While I live in Minnesota, my daughter lives outside Washington DC and works as a civilian contractor at the Navy Yard. She was there this morning when the shooter opened fire in her building.

She was lucky - she got evacuated and is unharmed (at least, physically). I feel for the other families who don't have that good news to share. Kind of puts the problems of tear stains and chewed shoes into perspective!


----------



## whimsy (Apr 3, 2010)

I am so sorry that your daughter had to go through that. How horrible for her! What a tragic thing for those families that lost loved ones. You must be so thankful right about now.


----------



## Lucy419 (Jun 10, 2013)

Such a tragic and shocking occurrence. I am glad to hear your daughter is safe! I am so sad for the families who couldn't say the same. I wish these random acts of mass violence would not be so prevalent in this country.


----------



## Laurief (Nov 7, 2006)

The violence in this country lately, scares me to death! My son is in the Army/National Guard and I fear for him all the time. It is so sad that it has come to be that all of us must fear for our children, all the time no matter what their occupations are!!. I pray for those affected by this tragedy and their families!


----------



## BFrancs (May 17, 2012)

Oh my - I can't imagine what you and your daughter must have been going thru but I'm glad your daughter is safe... such a senseless tragedy.

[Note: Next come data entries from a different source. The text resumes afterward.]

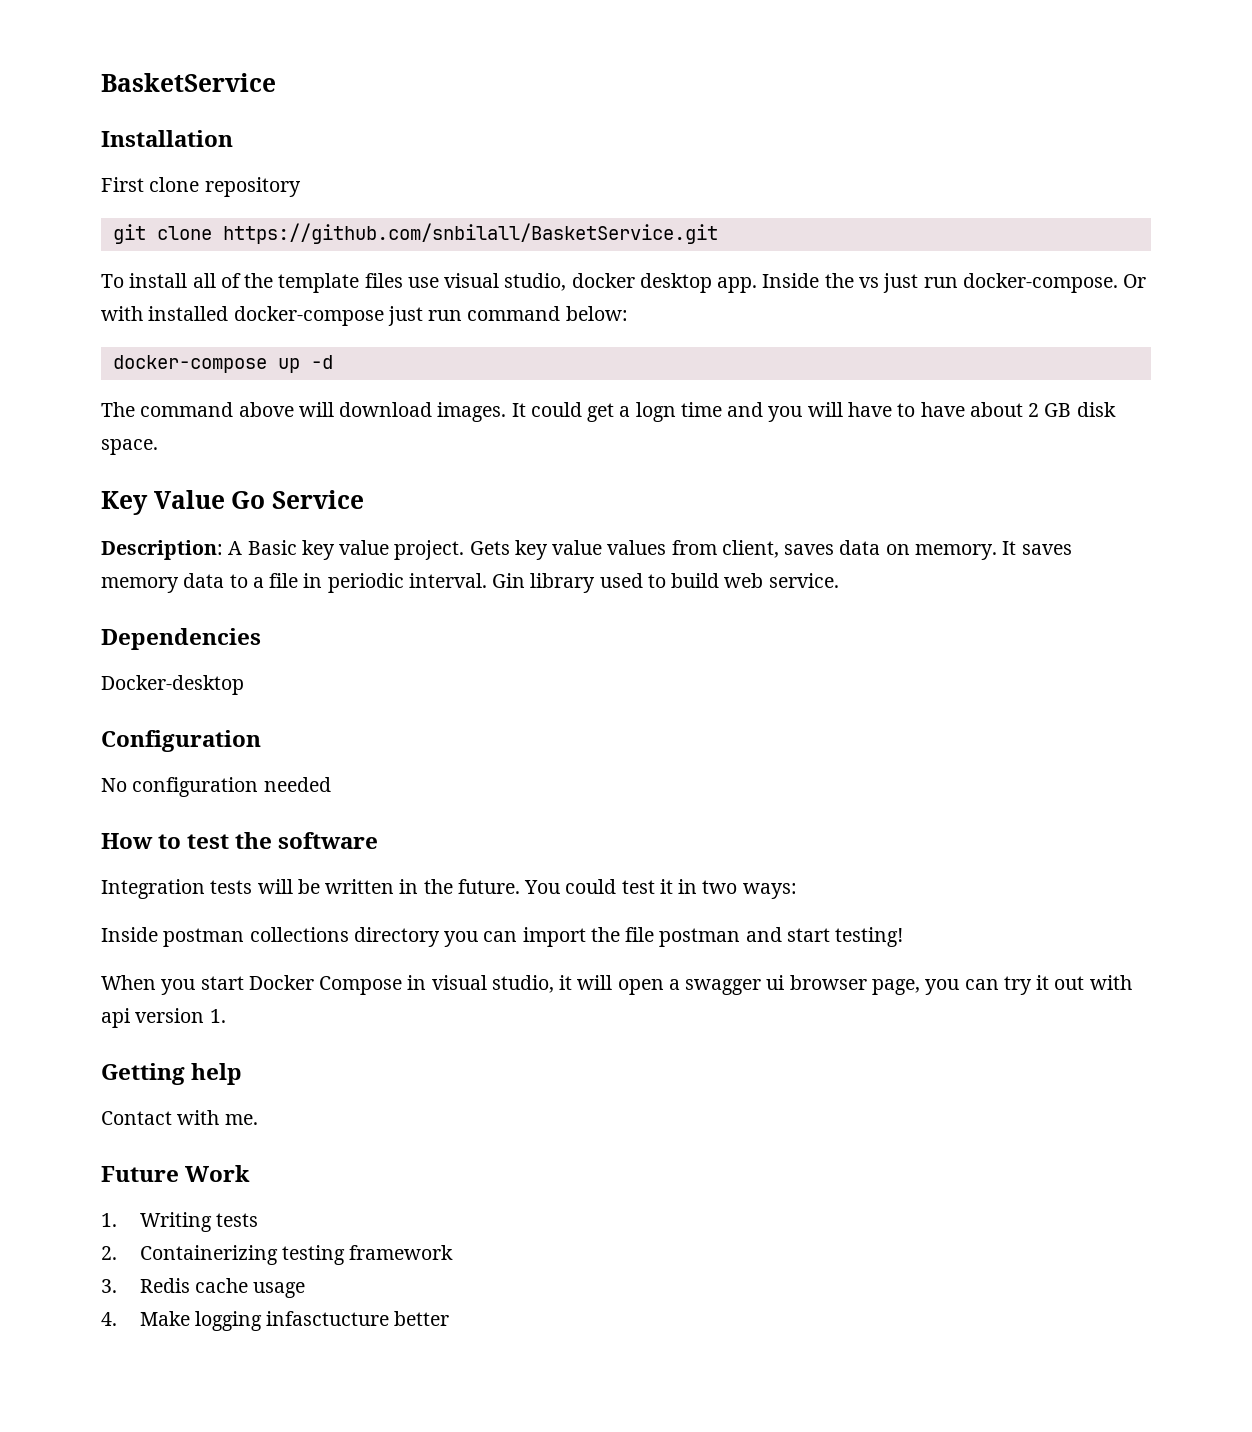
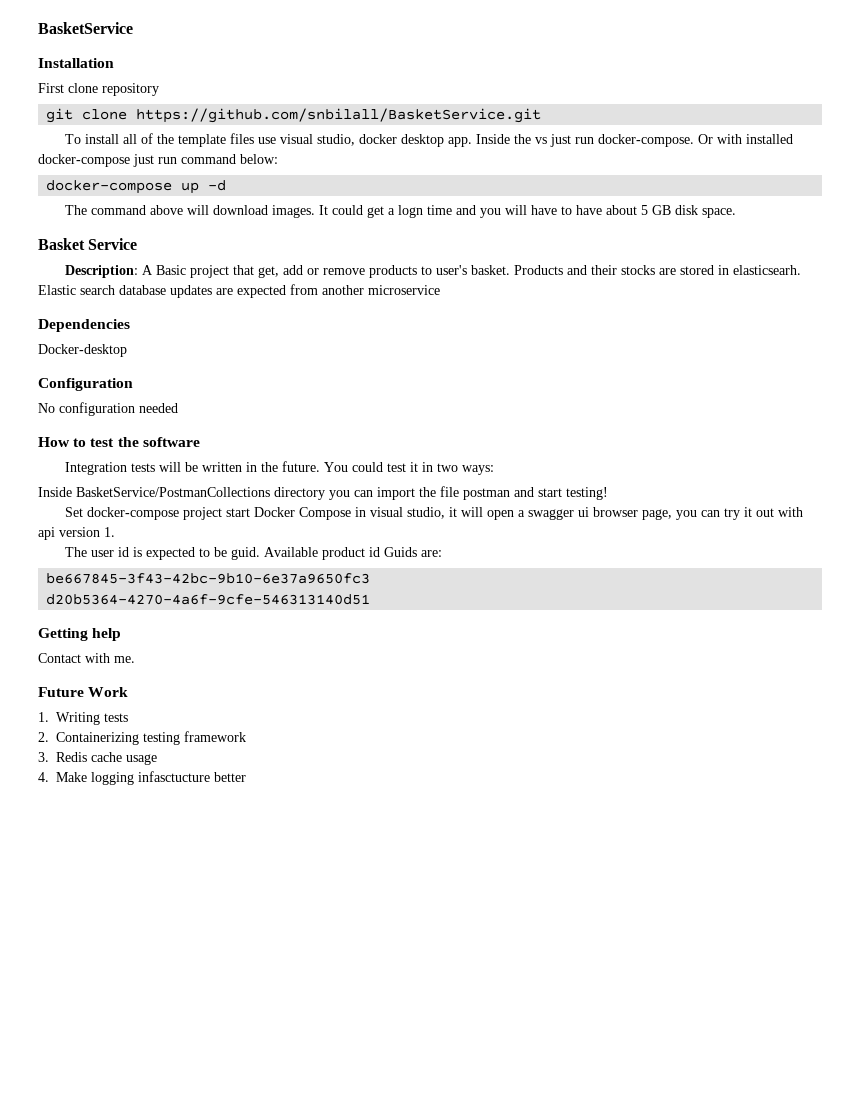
[1028,403,1040,417] 2 -> [641,205,649,215] 5
[101,490,266,515] Key Value Go -> [38,238,85,250] Basket
[301,540,1072,560] [101,573,839,593] key value project. Gets key value values from client, saves data on memory. It saves memory data to a file in periodic interval. Gin library used to build web service. -> [190,265,802,278] [38,284,440,298] project that get, add or remove products to user's basket. Products and their stocks are stored in elasticsearh. Elastic search database updates are expected from another microservice
[163,927,349,947] postman collections -> [76,487,270,497] BasketService/PostmanCollections
[101,975,196,995] When you -> [65,507,223,520] Set docker-compose project
(226, 1016) none -> [65,547,443,560] [46,573,371,584] [46,594,371,605] // The user id is expected to be guid. Available product id Guids are: // be667845-3f43-42bc-9b10-6e37a9650fc3 // d20b5364-4270-4a6f-9cfe-546313140d51

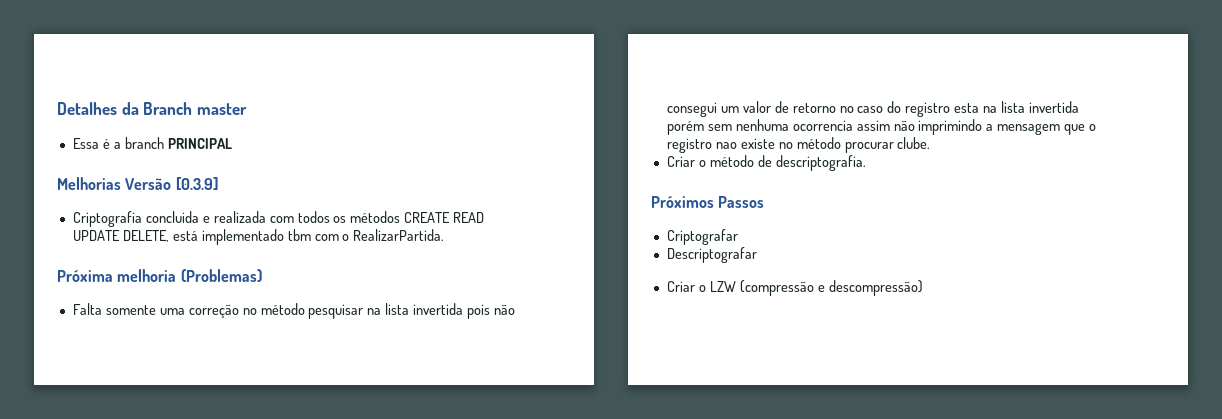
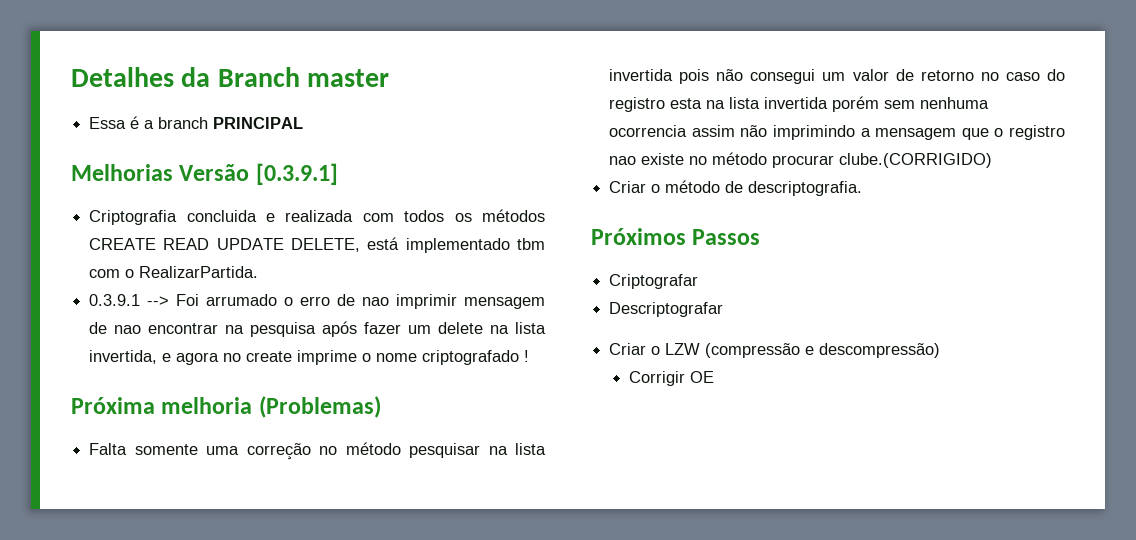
[175,177,218,190] [0.3.9] -> [255,163,338,185] [0.3.9.1]
(445, 235) none -> [89,294,546,309] [89,321,547,337] [89,350,530,365] // 0.3.9.1 --> Foi arrumado o erro de nao imprimir mensagem de nao encontrar na pesquisa após fazer um delete na lista invertida, e agora no create imprime o nome criptografado !
[897,137,931,149] clube. -> [839,153,993,168] clube.(CORRIGIDO)
(923, 288) none -> [628,371,714,386] // Corrigir OE

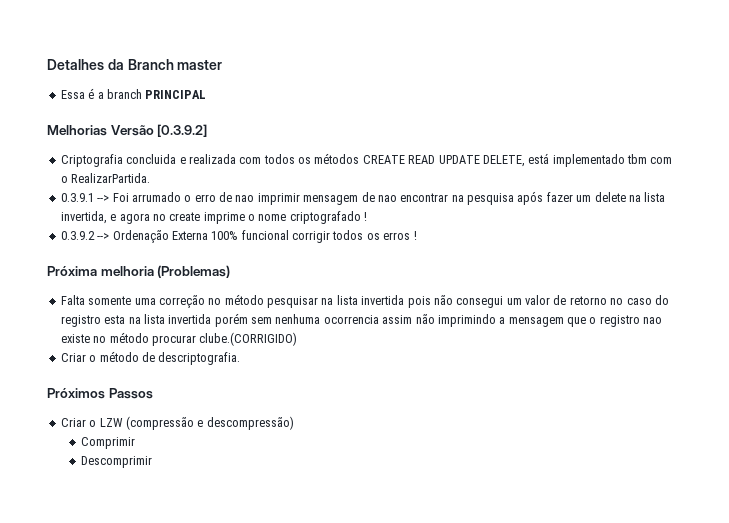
[255,163,338,185] [0.3.9.1] -> [157,124,208,137] [0.3.9.2]
(530, 356) none -> [60,230,417,243] // 0.3.9.2 --> Ordenação Externa 100% funcional corrigir todos os erros !
[609,274,699,289] [609,302,724,317] // Criptografar // Descriptografar -> (153, 393) none
[628,371,714,386] Corrigir OE -> [81,437,136,449] [81,456,153,468] Comprimir // Descomprimir

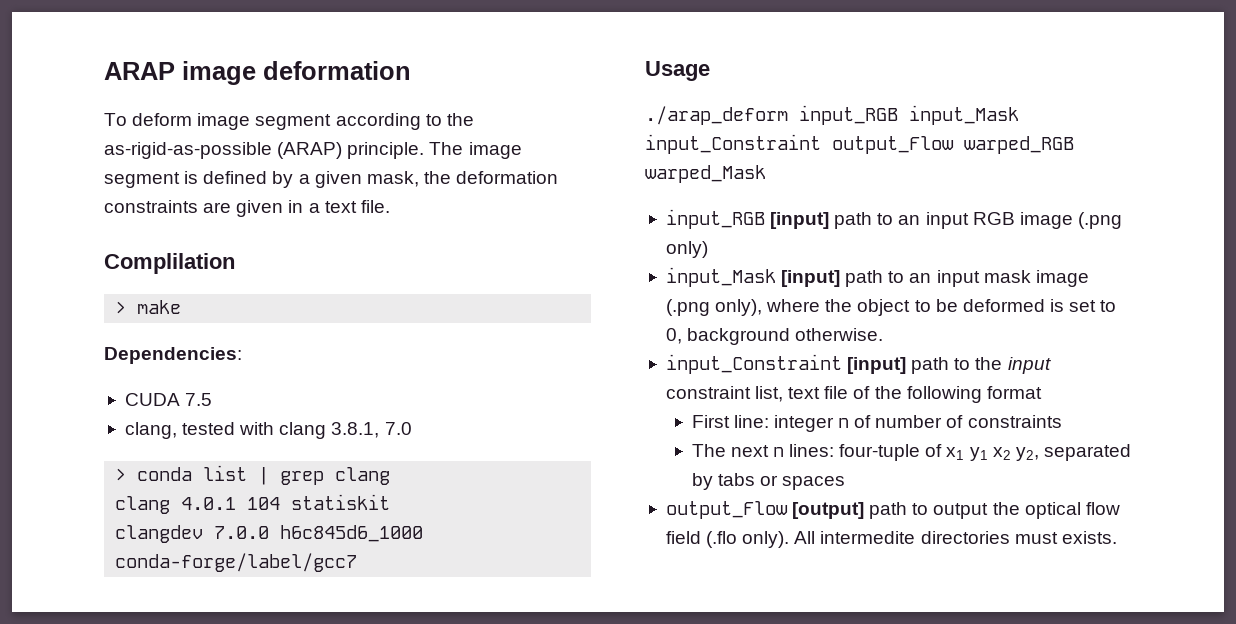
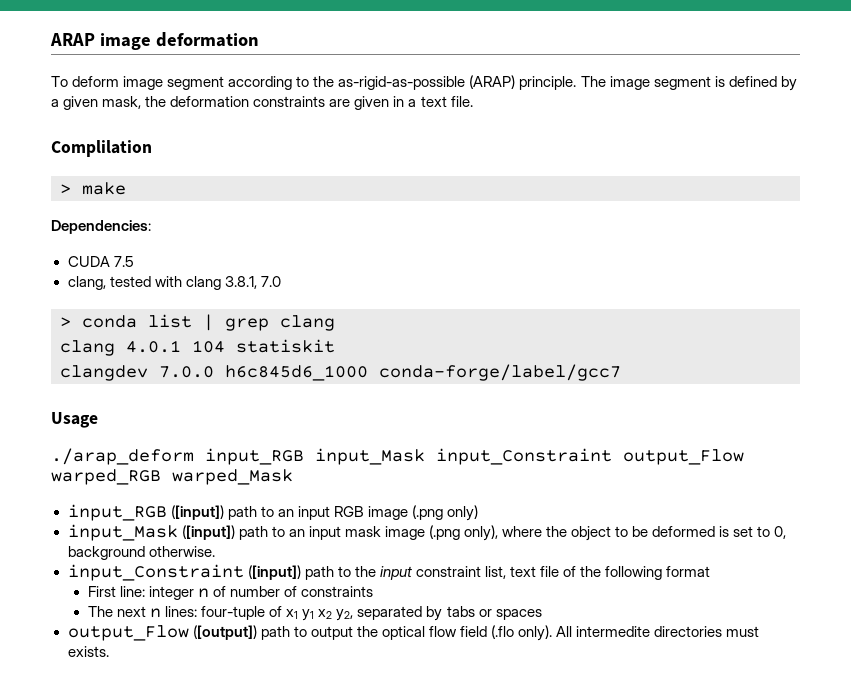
[770,212,830,229] [input] -> [170,505,224,520] ([input])
[781,270,841,287] [input] -> [181,525,235,540] ([input])
[847,357,907,374] [input] -> [247,565,301,580] ([input])
[792,502,865,519] [output] -> [192,625,257,640] ([output])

Sent from Petguide.com App


----------



## Pucks104 (Aug 16, 2012)

I am so sorry you had to go through this but glad that your daughter is safe. I too wish all this senseless violence would stop!


----------



## morriscsps (Aug 17, 2010)

I am so glad that your daughter is safe. It isn't right. The Navy Yard should be one of the safest places to work in the country. Everyone involved are in my thoughts and prayers tonight.


----------



## tra_po (Aug 14, 2013)

I'm so glad your daughter is safe. I'm catching up on the news this morning and so saddened to see it's another terrible tragedy in the US...


----------



## DebW (Jun 11, 2013)

morriscsps said:


> I am so glad that your daughter is safe. It isn't right. The Navy Yard should be one of the safest places to work in the country. Everyone involved are in my thoughts and prayers tonight.


Yes, it's ironic. When she goes through security to get into the Navy Yard she has to check her iPhone since it could potentially take a picture. This is her first job out of college, and she's been waiting over a year for her security clearance. The process was taking a long time since she's a naturalized citizen - adopted from Korea at age 4 months.

I think the security clearance algorithm needs a bit of an overhaul. In the meantime, she was able to borrow her roommate's cell phone (hers is still at the security gate of the navy yard)to call home last night. She was on 5th floor when the shooting broke out on the 4th floor.


----------



## krandall (Jun 11, 2009)

Wow! I'm SO glad she's OK. Horrible thing to happen, and horrible that she had to be there.


----------



## morriscsps (Aug 17, 2010)

Make sure that she takes advantage of the counseling that they offer. Even if she thinks she is okay, something may trigger a reaction in the future and it is better to have an established relationship with a counselor.


----------



## sandypaws (Aug 8, 2012)

So glad your daughter is safe. What a horrible experience for her and you as well. There are too many crazies out there. When will it all stop?


----------



## swaye (Mar 28, 2013)

sandypaws said:


> So glad your daughter is safe. What a horrible experience for her and you as well. There are too many crazies out there. When will it all stop?


When we stop allowing those with severe mental health issues to continue walk the streets. We need to reconsider long term institutions for these folks. These institutions were closed many years ago.


----------